Underneath their respective coolers, the Eagle OC and Ventus 2X OC are built on identical foundations: the same Blackwell architecture, the same 5nm fabrication process, the same 21.9 billion transistors, and a shared 145W TDP. The PCIe 5.0 interface is also common to both, ensuring neither card is bottlenecked by the bus in any current platform. In terms of what is happening inside the GPU die itself, these two cards are indistinguishable.

The one area where the data diverges is physical size. Both cards share the same 120mm height, but the Gigabyte Eagle OC is 208mm long versus 197mm for the MSI Ventus 2X OC — an 11mm difference. While neither card is particularly large in absolute terms, that gap can be meaningful in compact or mid-tower cases with restricted GPU clearance. The shorter Ventus 2X OC offers a modest but real advantage in tight builds, while the Eagle OC may require a quick clearance check before purchase.

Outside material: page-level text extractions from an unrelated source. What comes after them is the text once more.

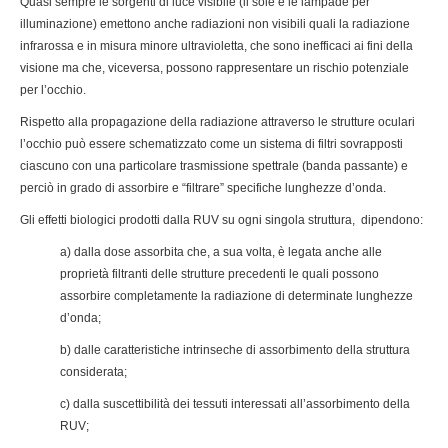
Quasi sempre le sorgenti di luce visibile (il sole e le lampade per
illuminazione) emettono anche radiazioni non visibili quali la radiazione
infrarossa e in misura minore ultravioletta, che sono inefficaci ai fini della
visione ma che, viceversa, possono rappresentare un rischio potenziale
per l’occhio.
Rispetto alla propagazione della radiazione attraverso le strutture oculari
l’occhio può essere schematizzato come un sistema di filtri sovrapposti
ciascuno con una particolare trasmissione spettrale (banda passante) e
perciò in grado di assorbire e “filtrare” specifiche lunghezze d’onda.
Gli effetti biologici prodotti dalla RUV su ogni singola struttura, dipendono:
a) dalla dose assorbita che, a sua volta, è legata anche alle
proprietà filtranti delle strutture precedenti le quali possono
assorbire completamente la radiazione di determinate lunghezze
d’onda;
b) dalle caratteristiche intrinseche di assorbimento della struttura
considerata;
c) dalla suscettibilità dei tessuti interessati all’assorbimento della
RUV;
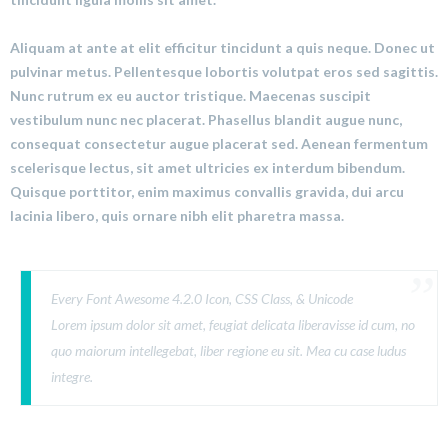
Aliquam at ante at elit efficitur tincidunt a quis neque. Donec ut
pulvinar metus. Pellentesque lobortis volutpat eros sed sagittis.
Nunc rutrum ex eu auctor tristique. Maecenas suscipit
vestibulum nunc nec placerat. Phasellus blandit augue nunc,
consequat consectetur augue placerat sed. Aenean fermentum
scelerisque lectus, sit amet ultricies ex interdum bibendum.
Quisque porttitor, enim maximus convallis gravida, dui arcu
lacinia libero, quis ornare nibh elit pharetra massa.
Every Font Awesome 4.2.0 Icon, CSS Class, & Unicode
Lorem ipsum dolor sit amet, feugiat delicata liberavisse id cum, no
quo maiorum intellegebat, liber regione eu sit. Mea cu case ludus
integre.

Shared TDP means both cards will draw the same power from the system and generate the same amount of heat at the silicon level — so the difference in physical length is purely about cooler design and chassis compatibility, not thermal output. Overall, the MSI Ventus 2X OC holds a minor edge in this group for its more compact footprint, which could be the deciding factor for small form factor builders, while all other general specifications are a complete tie.

Comparison Summary & Verdict

Taken as a whole, the Gigabyte GeForce RTX 5060 Eagle OC and the MSI GeForce RTX 5060 Ventus 2X OC are remarkably well-matched cards, sharing the same Blackwell architecture, 8GB GDDR7 memory on a 128-bit bus, a 145W TDP, and an identical suite of ports and features including ray tracing and DLSS support. The performance gap between them is narrow but consistent: the Eagle OC leads with a GPU turbo clock of 2550 MHz versus 2527 MHz, a floating-point output of 19.58 TFLOPS versus 19.41 TFLOPS, and a slightly higher pixel and texture rate. The trade-off is size — the Eagle OC is 208 mm wide compared to the more compact 197 mm of the Ventus 2X OC. Enthusiasts chasing every last drop of clock speed will appreciate the Eagle OC, while builders working within tighter case constraints will find the Ventus 2X OC a smarter, equally capable alternative.

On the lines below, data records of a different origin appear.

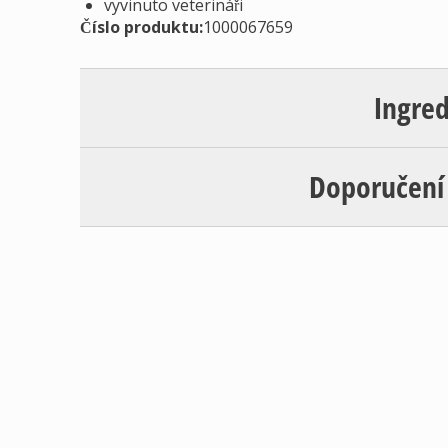
vyvinuto veterináři
Číslo produktu:
1000067659
Ingre
Doporučení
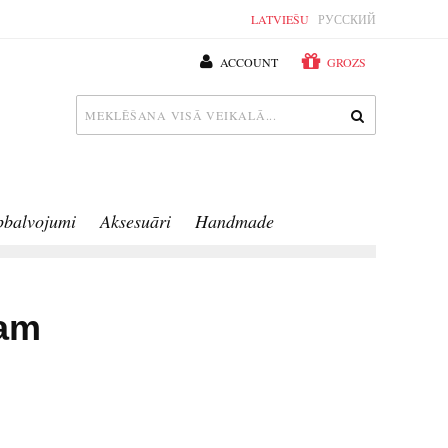
LATVIEŠU
РУССКИЙ
ACCOUNT
GROZS
pbalvojumi
Aksesuāri
Handmade
am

Gigabyte GeForce RTX 5060 Eagle OC
Buy Gigabyte GeForce RTX 5060 Eagle OC if...

Buy the Gigabyte GeForce RTX 5060 Eagle OC if you want the highest turbo clock speed and floating-point performance between these two cards, and your case can comfortably fit its 208 mm width.

MSI GeForce RTX 5060 Ventus 2X OC
Buy MSI GeForce RTX 5060 Ventus 2X OC if...

Buy the MSI GeForce RTX 5060 Ventus 2X OC if you are working with a compact build that benefits from its smaller 197 mm width, and you are happy accepting near-identical performance to the Eagle OC.